Your immediate goal over the next quarter should be education. Try, test, and learn. For the next couple quarters, focus on:
Visibility: Is your brand showing up in LLM answers and how high do you show up for high-volume topic areas
Content citation rates: How often is your website being cited (helpful but indirect measure of success)
Performance marketers will not love the above two metrics because they don’t reflect impact on your website traffic or revenues. But I believe that attribution will improve soon. Today, most LLMs don’t show clickable links in their responses. But that’s likely to change especially as these tools move toward monetization and need to track outbound traffic. When that shift happens, brands that have been investing early will be far ahead.
Finall
REFERENCES/REPORTS




Mr.Kartik’s research finds that in the rush to optimize marketing ops, many marketers have overlooked a more profound shift in how consumers and machines will be making decisions.In instant PLAYBOOK titled—“Hi AI, buy my product: How LLMs are rewriting the customer journey”—Mr.Kartik,The Wharton Professor and one of the Greatest AI Thinkers of our times,once again draws our attention to The Third WAVE of AI (after chips & infra). His Specific Knowledge of the changing world where consumers increasingly consult LLMs before making purchase decisions and, soon, where AI agents will make choices on their behalf,emphasise the urgent need to rethink who you need to influence, and what how of what AI marketing is, how to use it, with examples, pros and cons, and strategies that benefit from AI.

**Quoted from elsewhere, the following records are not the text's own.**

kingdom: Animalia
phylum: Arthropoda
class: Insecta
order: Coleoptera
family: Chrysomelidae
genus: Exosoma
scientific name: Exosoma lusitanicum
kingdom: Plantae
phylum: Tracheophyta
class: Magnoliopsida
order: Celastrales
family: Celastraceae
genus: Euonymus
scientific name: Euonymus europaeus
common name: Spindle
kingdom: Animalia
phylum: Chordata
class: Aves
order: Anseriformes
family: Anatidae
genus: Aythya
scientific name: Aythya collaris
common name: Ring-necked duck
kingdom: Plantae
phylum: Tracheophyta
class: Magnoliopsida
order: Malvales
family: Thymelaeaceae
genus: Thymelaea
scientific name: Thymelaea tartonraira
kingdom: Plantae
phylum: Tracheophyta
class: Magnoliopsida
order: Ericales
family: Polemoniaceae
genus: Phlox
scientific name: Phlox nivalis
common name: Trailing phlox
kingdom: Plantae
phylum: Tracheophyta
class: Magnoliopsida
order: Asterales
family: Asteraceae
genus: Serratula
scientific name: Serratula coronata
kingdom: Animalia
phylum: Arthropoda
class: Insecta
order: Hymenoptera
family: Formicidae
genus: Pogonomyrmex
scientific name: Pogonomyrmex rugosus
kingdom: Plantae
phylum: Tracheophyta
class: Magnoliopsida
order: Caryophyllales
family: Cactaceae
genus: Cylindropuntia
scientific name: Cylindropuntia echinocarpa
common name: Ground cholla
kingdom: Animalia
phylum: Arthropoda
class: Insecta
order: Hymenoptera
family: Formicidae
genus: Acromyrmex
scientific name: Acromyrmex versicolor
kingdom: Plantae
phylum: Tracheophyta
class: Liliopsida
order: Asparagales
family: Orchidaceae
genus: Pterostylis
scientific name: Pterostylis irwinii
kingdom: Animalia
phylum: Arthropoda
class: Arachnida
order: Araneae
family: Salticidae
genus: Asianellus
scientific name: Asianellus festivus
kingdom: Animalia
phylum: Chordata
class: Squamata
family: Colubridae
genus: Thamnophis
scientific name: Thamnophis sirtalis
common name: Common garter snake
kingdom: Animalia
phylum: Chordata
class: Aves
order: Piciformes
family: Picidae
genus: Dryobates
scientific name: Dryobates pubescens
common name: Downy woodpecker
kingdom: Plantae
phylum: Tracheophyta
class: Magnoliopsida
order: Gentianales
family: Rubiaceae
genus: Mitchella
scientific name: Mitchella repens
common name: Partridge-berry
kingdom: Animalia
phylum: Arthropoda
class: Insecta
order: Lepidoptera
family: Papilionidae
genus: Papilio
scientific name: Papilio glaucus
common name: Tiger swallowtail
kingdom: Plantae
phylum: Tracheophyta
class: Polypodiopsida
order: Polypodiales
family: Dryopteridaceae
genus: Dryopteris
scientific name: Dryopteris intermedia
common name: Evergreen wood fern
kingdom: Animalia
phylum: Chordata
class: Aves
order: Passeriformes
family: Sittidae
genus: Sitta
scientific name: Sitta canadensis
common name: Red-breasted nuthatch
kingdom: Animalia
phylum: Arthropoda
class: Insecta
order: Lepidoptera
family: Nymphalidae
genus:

I’ve greatly benefited from the article and believe this will transform how marketers plan.
Good points about optimization strategies. On a related note, I've been exploring LLMs.txt implementation for better AI discoverability.
Unlike robots.txt which uses commands, LLMs.txt files communicate with AI systems in natural language. They're becoming essential as AI-powered discovery grows beyond traditional search.
The technical implementation is straightforward, especially for Webflow users since the platform has built-in upload capabilities. There's even a specialized generator (https://flowranker.com/webflow-llms-txt-file-generator-free/) that handles the formatting and optimization automatically.
Interesting to see how web standards are evolving to accommodate AI systems alongside traditional crawlers.